French shootings: Calls for probe into ‘failures’
Mohammed Merah had claimed to have al-Qaeda training
23 March 2012 Last updated at 00:30
France is facing calls for an inquiry into possible intelligence failures after a series of murders by a gunman in the south of the country.
Mohammed Merah – who claimed to have al-Qaeda training – was killed by a police sniper in Toulouse on Thursday.
It has now emerged that he had been under surveillance for months and had been on the US no-fly list.
Merah, 23, carried out three separate attacks, killing four people at a Jewish school and three soldiers.
He had said he was acting to “avenge Palestinian children” and protest against French military interventions overseas.
On Thursday French officials admitted that Merah had been followed by intelligence agencies for years.
They said that as recently as November 2011 he was questioned by France’s DCRI domestic intelligence agency to explain his trips to Afghanistan and Pakistan.
Commentators in France and abroad have criticised the intelligence services for failing to track Merah closely enough.
In response, French Foreign Minister Alain Juppe said: “I understand that people can ask questions whether there were intelligence failures. We need clarity on this.”
Separately, officials in Washington said Merah had been on the US government’s no-fly list, banning him from boarding any aircraft to America.
The unnamed officials added that Merah’s name had been on the list for some time.
Interior Minister Claude Gueant defended intelligence agencies’ record, saying they track many extremists, and such isolated cases were very difficult to defend against.
“These so-called lone wolves are formidable opponents,” he said.
Merah, of Algerian descent, was shot by a police sniper, after he opened fire on police commandos storming his flat after a 32-hour siege on Thursday morning.
The marksman killed Merah as he tried to jump out of the bathroom window, prosecutor Francois Molins told reporters.
“The examination of the body shows that he was shot in the head and that he was wearing a bullet-proof vest, and had a gun covered by a pair of jeans,” Mr Molins said
“Material to make petrol bombs were found on his balcony.”
Mr Molins said a Colt 45 handgun was found next to his body, and he estimated that Merah had fired 30 bullets as the commandos broke in.
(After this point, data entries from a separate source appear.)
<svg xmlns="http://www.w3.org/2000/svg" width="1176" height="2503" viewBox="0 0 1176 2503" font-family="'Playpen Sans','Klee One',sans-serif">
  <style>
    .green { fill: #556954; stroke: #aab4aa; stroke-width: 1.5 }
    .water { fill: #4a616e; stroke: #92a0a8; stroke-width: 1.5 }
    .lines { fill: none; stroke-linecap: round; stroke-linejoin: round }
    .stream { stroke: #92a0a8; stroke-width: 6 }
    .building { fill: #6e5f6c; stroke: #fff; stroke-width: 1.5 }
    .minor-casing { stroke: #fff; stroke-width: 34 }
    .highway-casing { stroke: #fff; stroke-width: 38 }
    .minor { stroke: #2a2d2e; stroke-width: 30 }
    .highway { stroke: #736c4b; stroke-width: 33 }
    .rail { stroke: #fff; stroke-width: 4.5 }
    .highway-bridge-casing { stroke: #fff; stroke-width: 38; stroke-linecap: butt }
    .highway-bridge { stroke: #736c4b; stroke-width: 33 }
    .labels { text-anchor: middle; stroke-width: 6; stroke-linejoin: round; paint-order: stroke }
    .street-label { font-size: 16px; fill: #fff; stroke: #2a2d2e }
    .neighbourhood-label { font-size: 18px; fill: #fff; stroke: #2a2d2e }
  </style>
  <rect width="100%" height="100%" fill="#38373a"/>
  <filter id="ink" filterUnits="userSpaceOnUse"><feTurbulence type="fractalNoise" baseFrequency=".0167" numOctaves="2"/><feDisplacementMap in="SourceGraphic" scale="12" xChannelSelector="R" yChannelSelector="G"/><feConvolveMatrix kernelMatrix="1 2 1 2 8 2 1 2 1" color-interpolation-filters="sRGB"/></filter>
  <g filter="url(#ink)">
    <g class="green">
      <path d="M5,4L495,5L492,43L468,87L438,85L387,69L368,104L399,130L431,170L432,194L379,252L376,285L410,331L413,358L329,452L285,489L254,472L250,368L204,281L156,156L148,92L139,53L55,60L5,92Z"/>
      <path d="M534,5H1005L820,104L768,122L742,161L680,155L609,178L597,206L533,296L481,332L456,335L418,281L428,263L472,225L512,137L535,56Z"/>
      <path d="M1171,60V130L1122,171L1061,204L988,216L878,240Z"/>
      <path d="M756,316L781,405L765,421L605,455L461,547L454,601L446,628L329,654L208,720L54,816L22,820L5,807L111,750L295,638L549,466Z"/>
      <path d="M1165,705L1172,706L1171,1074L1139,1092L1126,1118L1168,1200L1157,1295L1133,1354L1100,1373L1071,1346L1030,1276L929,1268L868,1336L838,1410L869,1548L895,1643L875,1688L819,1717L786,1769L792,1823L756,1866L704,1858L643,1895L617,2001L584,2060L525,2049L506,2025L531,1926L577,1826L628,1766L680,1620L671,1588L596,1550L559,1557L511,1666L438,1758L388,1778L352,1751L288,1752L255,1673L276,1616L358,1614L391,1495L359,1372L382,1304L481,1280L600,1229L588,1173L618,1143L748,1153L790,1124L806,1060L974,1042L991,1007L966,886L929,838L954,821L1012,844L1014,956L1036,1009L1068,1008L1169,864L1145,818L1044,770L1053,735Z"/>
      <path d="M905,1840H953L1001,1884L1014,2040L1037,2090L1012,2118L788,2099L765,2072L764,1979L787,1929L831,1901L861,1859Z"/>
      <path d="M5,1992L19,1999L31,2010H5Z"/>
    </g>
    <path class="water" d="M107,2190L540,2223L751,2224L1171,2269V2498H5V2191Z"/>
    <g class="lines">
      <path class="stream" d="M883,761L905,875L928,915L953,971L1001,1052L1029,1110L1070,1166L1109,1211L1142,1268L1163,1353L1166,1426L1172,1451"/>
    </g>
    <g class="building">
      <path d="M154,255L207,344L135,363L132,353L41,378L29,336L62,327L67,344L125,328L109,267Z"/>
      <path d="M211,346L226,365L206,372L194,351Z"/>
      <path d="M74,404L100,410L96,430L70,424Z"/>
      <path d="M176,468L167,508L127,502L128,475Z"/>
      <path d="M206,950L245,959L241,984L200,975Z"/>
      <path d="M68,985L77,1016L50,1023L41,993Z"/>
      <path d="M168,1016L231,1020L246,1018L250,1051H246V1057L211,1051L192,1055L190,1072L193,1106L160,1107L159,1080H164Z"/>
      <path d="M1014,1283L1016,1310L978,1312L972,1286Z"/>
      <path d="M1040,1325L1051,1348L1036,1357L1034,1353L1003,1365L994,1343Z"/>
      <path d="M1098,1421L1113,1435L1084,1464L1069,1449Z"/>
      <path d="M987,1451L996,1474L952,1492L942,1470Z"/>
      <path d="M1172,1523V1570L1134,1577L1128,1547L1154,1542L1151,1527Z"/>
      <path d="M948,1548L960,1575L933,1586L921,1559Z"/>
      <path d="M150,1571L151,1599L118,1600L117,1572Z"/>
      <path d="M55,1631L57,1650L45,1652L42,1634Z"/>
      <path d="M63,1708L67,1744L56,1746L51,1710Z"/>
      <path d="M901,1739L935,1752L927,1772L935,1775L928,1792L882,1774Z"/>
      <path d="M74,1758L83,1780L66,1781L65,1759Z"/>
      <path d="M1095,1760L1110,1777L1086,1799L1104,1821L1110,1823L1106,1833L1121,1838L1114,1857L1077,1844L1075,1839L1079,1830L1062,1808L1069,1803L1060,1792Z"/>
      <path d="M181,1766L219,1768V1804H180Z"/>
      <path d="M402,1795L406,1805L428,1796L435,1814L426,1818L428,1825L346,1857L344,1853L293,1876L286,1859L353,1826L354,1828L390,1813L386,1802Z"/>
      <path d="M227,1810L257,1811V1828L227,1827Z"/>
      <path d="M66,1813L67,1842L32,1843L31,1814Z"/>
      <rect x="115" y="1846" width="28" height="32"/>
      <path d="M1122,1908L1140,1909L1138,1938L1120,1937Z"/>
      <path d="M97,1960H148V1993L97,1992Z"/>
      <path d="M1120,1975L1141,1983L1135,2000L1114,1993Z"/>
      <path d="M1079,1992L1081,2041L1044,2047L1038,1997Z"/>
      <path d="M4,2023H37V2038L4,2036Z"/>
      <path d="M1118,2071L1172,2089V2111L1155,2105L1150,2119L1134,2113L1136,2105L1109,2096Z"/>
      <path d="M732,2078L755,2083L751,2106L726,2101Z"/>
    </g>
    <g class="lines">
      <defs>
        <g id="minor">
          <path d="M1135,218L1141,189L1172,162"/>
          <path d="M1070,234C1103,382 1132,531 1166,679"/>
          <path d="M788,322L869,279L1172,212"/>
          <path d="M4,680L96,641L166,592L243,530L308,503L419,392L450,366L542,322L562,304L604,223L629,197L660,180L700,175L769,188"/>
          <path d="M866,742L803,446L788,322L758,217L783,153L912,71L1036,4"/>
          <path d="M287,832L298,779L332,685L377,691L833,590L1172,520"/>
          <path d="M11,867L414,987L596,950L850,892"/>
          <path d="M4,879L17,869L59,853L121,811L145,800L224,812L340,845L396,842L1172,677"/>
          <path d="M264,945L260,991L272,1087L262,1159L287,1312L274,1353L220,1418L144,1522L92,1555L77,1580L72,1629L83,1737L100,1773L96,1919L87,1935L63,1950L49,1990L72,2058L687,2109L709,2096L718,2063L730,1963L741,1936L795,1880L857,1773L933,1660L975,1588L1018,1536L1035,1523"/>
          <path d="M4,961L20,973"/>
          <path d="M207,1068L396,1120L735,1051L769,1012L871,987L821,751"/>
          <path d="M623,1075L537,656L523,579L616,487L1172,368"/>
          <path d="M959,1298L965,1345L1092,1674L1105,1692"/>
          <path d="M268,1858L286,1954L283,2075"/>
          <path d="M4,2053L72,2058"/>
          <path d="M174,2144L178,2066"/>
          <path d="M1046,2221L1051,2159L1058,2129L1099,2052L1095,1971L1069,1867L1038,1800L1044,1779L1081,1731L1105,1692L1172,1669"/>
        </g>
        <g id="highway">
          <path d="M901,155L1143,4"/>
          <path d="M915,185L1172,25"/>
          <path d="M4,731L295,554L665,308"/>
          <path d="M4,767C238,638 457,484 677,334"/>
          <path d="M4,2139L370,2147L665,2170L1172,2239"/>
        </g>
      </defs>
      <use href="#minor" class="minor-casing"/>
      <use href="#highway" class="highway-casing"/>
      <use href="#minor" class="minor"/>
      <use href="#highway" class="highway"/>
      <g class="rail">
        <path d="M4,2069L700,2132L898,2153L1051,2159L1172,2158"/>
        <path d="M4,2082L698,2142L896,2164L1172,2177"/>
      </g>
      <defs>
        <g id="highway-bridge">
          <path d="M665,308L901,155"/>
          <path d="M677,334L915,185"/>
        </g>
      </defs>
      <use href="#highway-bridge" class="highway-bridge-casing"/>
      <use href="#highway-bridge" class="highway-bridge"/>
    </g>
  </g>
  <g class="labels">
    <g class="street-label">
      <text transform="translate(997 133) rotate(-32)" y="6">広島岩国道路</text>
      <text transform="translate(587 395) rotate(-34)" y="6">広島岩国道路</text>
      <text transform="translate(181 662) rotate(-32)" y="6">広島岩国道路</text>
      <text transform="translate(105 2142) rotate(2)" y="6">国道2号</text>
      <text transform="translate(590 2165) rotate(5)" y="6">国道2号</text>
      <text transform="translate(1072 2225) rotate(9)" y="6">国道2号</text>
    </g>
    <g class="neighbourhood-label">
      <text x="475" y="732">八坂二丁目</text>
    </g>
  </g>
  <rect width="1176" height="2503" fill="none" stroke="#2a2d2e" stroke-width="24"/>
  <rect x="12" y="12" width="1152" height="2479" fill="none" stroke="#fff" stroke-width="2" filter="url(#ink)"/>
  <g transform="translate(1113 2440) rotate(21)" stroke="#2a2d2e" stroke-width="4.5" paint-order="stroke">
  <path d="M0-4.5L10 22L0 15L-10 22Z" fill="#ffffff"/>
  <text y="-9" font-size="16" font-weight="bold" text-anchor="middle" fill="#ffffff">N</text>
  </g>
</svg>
The prosecutor also confirmed that Merah had filmed all three of the attacks that he carried out.
Earlier President Nicolas Sarkozy said in a televised address that everything had been done to try to bring Merah to justice, but it was decided that no more lives could be put at risk.
He also vowed a new crackdown on those who visited “hate or terrorism” web sites or travelled abroad to be indoctrinated in terrorism.
The killings took place in and around Toulouse in three separate incidents earlier this month.
On 11 March, a soldier was shot and killed while waiting to see a man about selling his motorcycle.
Days later, two soldiers were shot and killed and a third was wounded while waiting at a cash machine.
Then earlier this week, three children and an adult were shot and killed outside a Jewish school.
Mr Molins said the authorities had recovered videos from Merah’s apartment showing the attacks.
“These films are extremely explicit, as we were able to verify yesterday, in which evidently we see him during his encounter with a soldier who he shot twice, saying to him: ‘You kill my brothers, I kill you’,” said Mr Molins.
“Then we also see him killing the soldiers in Montauban in an extremely violent scene, fleeing on his scooter whilst shouting ‘Allahu akbar’ [God is great].”
Mr Molins said there was also footage of the school massacre, and added that all of Merah’s conversations with negotiators during the siege had been recorded and would be used in the forthcoming inquiry.